What you need to do ▸ In the listing that follows, locate the line containing "Table 1. Chemical" and the line containing "Figure 5. Typical". Retype exactly those two lines and every line between them, and nothing more.

+++

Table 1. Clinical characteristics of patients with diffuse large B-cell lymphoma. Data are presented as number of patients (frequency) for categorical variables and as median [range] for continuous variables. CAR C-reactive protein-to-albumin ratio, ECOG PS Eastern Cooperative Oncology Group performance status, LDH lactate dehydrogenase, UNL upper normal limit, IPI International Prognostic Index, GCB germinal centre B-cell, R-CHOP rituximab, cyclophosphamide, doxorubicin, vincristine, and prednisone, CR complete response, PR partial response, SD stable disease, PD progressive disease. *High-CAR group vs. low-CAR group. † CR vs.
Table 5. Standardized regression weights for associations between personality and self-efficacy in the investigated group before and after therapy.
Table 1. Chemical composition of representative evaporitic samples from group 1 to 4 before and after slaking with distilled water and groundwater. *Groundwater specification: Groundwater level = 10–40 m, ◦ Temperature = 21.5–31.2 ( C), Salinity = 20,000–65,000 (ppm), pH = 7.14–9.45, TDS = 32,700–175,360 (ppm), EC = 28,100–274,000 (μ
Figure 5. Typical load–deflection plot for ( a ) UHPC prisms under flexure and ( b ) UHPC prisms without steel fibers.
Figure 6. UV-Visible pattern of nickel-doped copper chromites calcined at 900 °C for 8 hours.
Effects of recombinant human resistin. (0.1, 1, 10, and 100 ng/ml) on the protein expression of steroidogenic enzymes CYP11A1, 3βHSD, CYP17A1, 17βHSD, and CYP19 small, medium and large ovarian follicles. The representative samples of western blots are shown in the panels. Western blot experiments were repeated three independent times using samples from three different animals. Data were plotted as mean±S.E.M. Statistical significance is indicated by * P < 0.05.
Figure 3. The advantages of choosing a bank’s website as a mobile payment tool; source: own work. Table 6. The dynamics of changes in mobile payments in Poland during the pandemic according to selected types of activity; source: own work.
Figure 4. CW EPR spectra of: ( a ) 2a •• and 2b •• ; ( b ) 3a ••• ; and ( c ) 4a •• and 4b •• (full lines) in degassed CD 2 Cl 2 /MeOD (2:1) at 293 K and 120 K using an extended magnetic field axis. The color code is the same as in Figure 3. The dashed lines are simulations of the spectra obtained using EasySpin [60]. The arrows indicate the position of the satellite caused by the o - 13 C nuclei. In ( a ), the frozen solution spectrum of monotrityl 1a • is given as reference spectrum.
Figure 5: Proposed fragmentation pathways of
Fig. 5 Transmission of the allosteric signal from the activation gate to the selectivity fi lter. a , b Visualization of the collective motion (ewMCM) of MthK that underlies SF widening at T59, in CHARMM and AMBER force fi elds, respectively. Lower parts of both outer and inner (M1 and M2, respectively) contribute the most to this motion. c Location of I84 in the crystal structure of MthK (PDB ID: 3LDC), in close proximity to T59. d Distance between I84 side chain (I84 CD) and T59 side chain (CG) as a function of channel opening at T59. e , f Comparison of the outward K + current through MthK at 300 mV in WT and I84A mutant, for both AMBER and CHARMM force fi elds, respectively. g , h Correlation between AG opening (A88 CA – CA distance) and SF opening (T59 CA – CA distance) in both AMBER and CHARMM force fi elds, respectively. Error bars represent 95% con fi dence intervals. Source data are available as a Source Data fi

+++

Written response ▸
Table 1. Chemical composition of representative evaporitic samples from group 1 to 4 before and after slaking with distilled water and groundwater. *Groundwater specification: Groundwater level = 10–40 m, ◦ Temperature = 21.5–31.2 ( C), Salinity = 20,000–65,000 (ppm), pH = 7.14–9.45, TDS = 32,700–175,360 (ppm), EC = 28,100–274,000 (μ
Figure 5. Typical load–deflection plot for ( a ) UHPC prisms under flexure and ( b ) UHPC prisms without steel fibers.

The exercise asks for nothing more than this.